Read this before saying “We’ve already done VR”

by Josh Locke

Within property marketing, VR is an essential sales tool; not all VR experiences are created equal however - read on to find out what separates the good from the great.

Virtual Reality as a technology is commonly misunderstood both in its applications and its potential. Most people’s ideas of it are based in entertainment — gaming, cinema, art — because this is where it attracts the most publicity. But it’s becoming integrated into many of the most fundamental, practical areas of our lives. While it may seem a little daunting, VR is already in the process of revolutionising healthcare, education, and engineering.

The property sector is no exception, with projections valuing the industry at £2.5 billion by 2025. However, type property VR into Google and you’re directed to virtual tour platforms, such as Matterport — a series of panoramic photos that form a 360 degree tour. These do a great job of capturing pre-existing housing stock and with CGI techniques it’s even possible to showcase new-builds.
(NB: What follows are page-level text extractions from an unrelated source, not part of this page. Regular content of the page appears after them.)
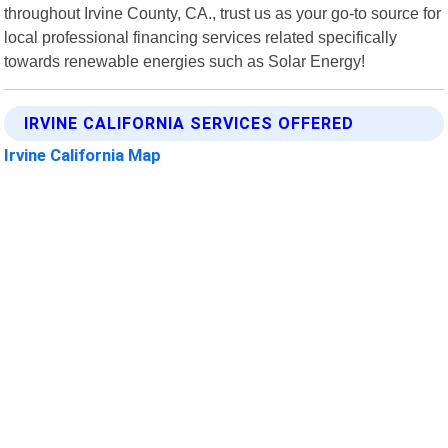
throughout Irvine County, CA., trust us as your go-to source for
local professional financing services related specifically
towards renewable energies such as Solar Energy!
IRVINE CALIFORNIA SERVICES OFFERED
Irvine California Map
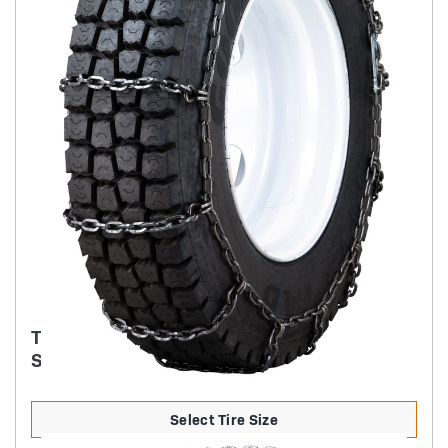
TRYGG - 7MM SQUARE ICE TRUCK CHAIN
SINGLE NON-CAM
Select Tire Size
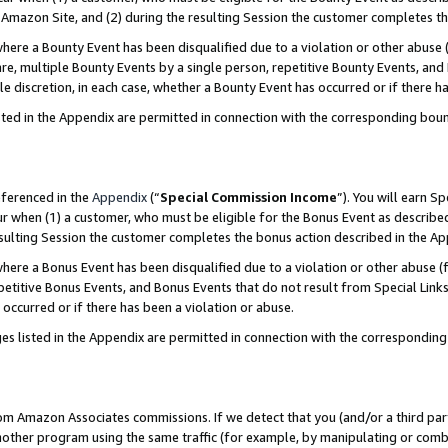
Amazon Site, and (2) during the resulting Session the customer completes th
re a Bounty Event has been disqualified due to a violation or other abuse (
e, multiple Bounty Events by a single person, repetitive Bounty Events, and
ole discretion, in each case, whether a Bounty Event has occurred or if there h
sted in the Appendix are permitted in connection with the corresponding bou
eferenced in the
Appendix
(“
Special Commission Income
”). You will earn S
ur when (1) a customer, who must be eligible for the Bonus Event as described
resulting Session the customer completes the bonus action described in the A
re a Bonus Event has been disqualified due to a violation or other abuse (f
titive Bonus Events, and Bonus Events that do not result from Special Links 
 occurred or if there has been a violation or abuse.
es listed in the Appendix are permitted in connection with the correspondin
rom Amazon Associates commissions. If we detect that you (and/or a third par
her program using the same traffic (for example, by manipulating or combini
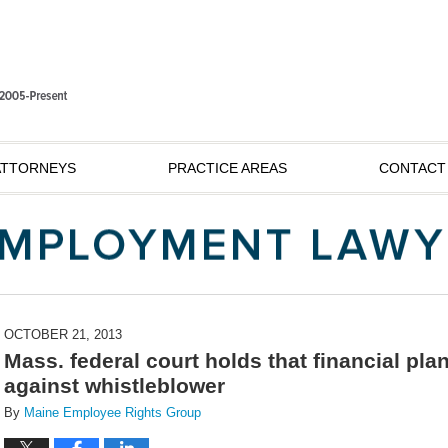
ATTORNEYS
PRACTICE AREAS
CONTACT
OCTOBER 21, 2013
Mass. federal court holds that financial pla
against whistleblower
By
Maine Employee Rights Group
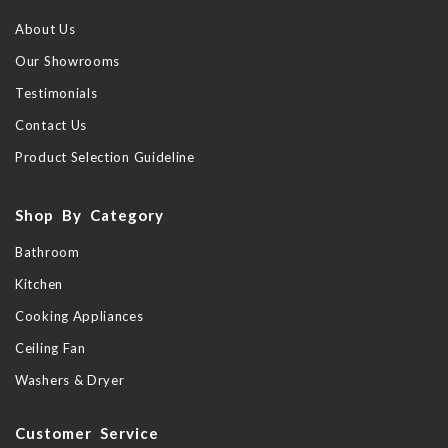
About Us
Our Showrooms
Testimonials
Contact Us
Product Selection Guideline
Shop By Category
Bathroom
Kitchen
Cooking Appliances
Ceiling Fan
Washers & Dryer
Customer Service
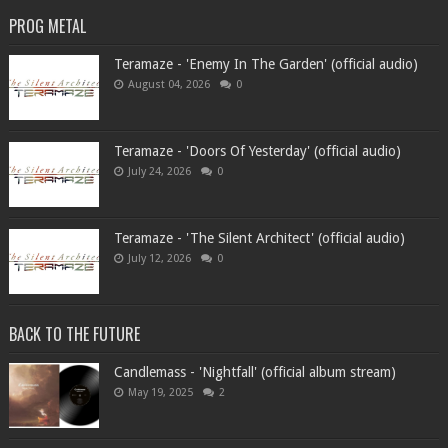
PROG METAL
Teramaze - 'Enemy In The Garden' (official audio)
August 04, 2026
0
Teramaze - 'Doors Of Yesterday' (official audio)
July 24, 2026
0
Teramaze - 'The Silent Architect' (official audio)
July 12, 2026
0
BACK TO THE FUTURE
Candlemass - 'Nightfall' (official album stream)
May 19, 2025
2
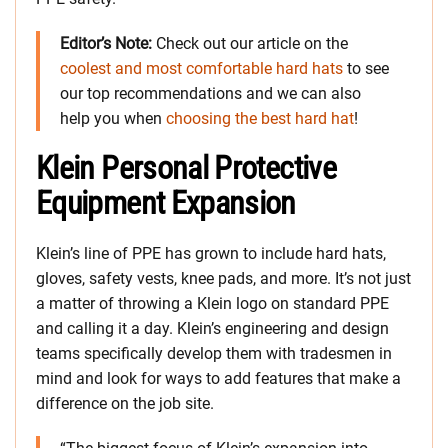
Editor’s Note:
Check out our article on the
coolest and most comfortable hard hats
to see
our top recommendations and we can also
help you when
choosing the best hard hat
!
Klein Personal Protective
Equipment Expansion
Klein’s line of PPE has grown to include hard hats,
gloves, safety vests, knee pads, and more. It’s not just
a matter of throwing a Klein logo on standard PPE
and calling it a day. Klein’s engineering and design
teams specifically develop them with tradesmen in
mind and look for ways to add features that make a
difference on the job site.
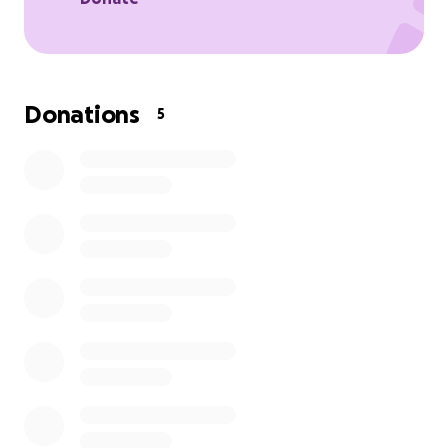
Donations
5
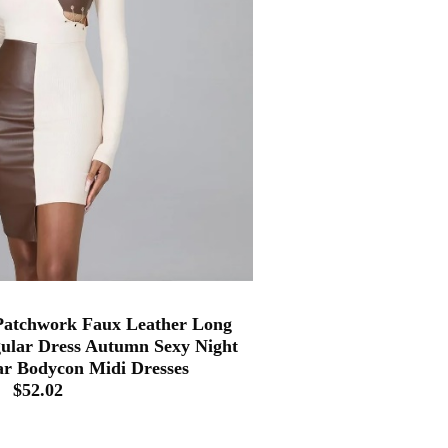
tchwork Faux Leather Long
gular Dress Autumn Sexy Night
r Bodycon Midi Dresses
$52.02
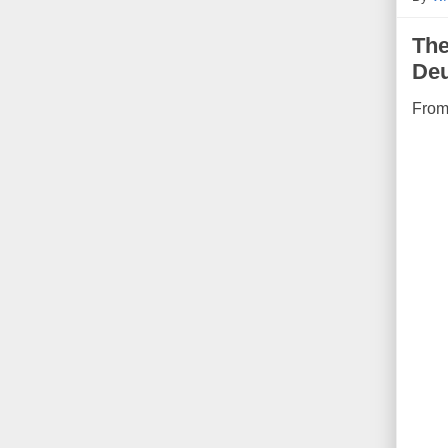
The
De
Fro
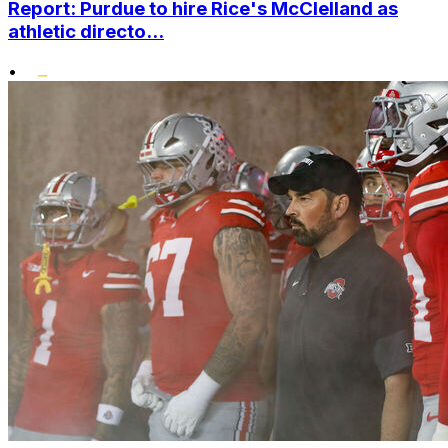
Report: Purdue to hire Rice's McClelland as
athletic directo...
•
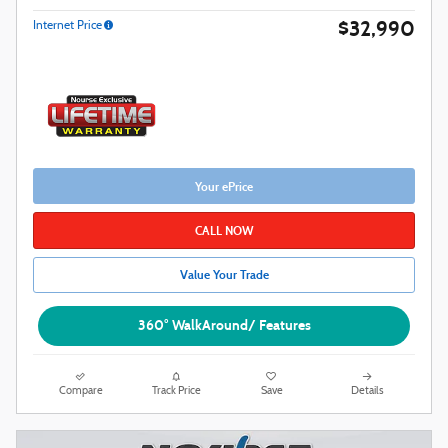
$32,990
Internet Price
Your ePrice
CALL NOW
Value Your Trade
360° WalkAround/ Features
Compare
Track Price
Save
Details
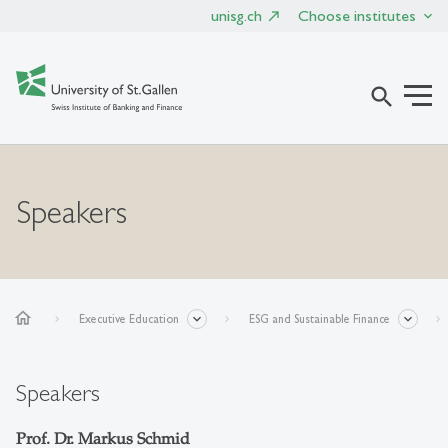
unisg.ch
Choose institutes
search
Speakers
home
Executive Education
ESG and Sustainable Finance
Speakers
Prof. Dr. Markus Schmid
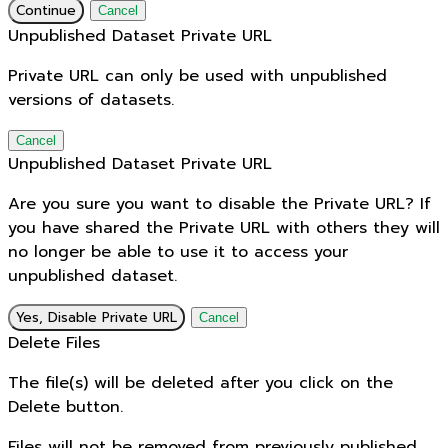
Continue
Cancel
Unpublished Dataset Private URL
Private URL can only be used with unpublished
versions of datasets.
Cancel
Unpublished Dataset Private URL
Are you sure you want to disable the Private URL? If
you have shared the Private URL with others they will
no longer be able to use it to access your
unpublished dataset.
Yes, Disable Private URL
Cancel
Delete Files
The file(s) will be deleted after you click on the
Delete button.
Files will not be removed from previously published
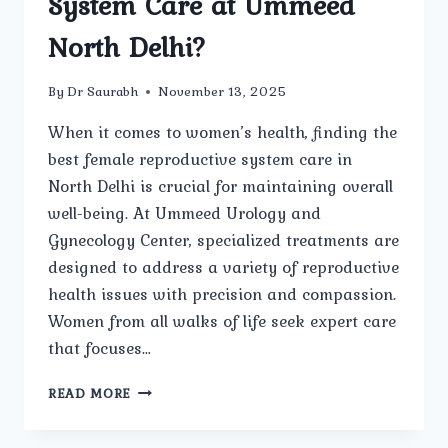
System Care at Ummeed
North Delhi?
By
Dr Saurabh
November 13, 2025
When it comes to women’s health, finding the
best female reproductive system care in
North Delhi is crucial for maintaining overall
well-being. At Ummeed Urology and
Gynecology Center, specialized treatments are
designed to address a variety of reproductive
health issues with precision and compassion.
Women from all walks of life seek expert care
that focuses…
ARE
READ MORE
THERE
SPECIALIZED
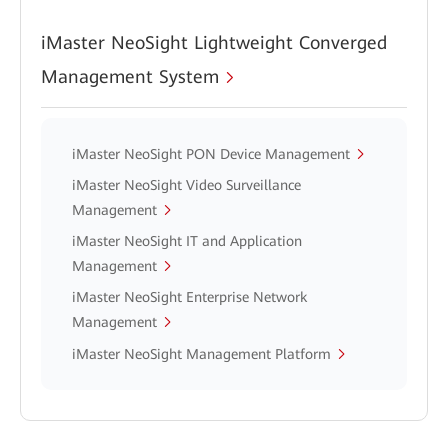
iMaster NeoSight Lightweight Converged
Management System
iMaster NeoSight PON Device Management
iMaster NeoSight Video Surveillance
Management
iMaster NeoSight IT and Application
Management
iMaster NeoSight Enterprise Network
Management
iMaster NeoSight Management Platform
Whilst these methods were revolutionary ten years ago, they are ultimately a passive experience, a step beyond looking at photographs, but not quite as good as physically being there. They are not VR.

When we talk about VR, we mean interaction, immersion and full simulation. We use Oculus Rift headsets and Unreal Engine software to generate fully interactive environments from architectural plans. When an end user — an apartment buyer, for instance — takes one of our tours, they can walk around a building before construction has even commenced. They can explore everything from the lobby to the roof terrace, and with drone-captured city-scapes, they’ll recognise the view when they look out. Every facet of design is customisable. They can swipe through furniture, countertops, wallpapers, and set the aesthetic exactly to their taste. And when they’re done, they can even open the fridge and pour themselves a glass of orange juice. We’re talking here about creating emotive connections that give a sense of involvement and ownership in what should ultimately be a personal experience — choosing a home to live in.

Features like these are going to place VR at the centre of this industry. What that future looks like is up to us.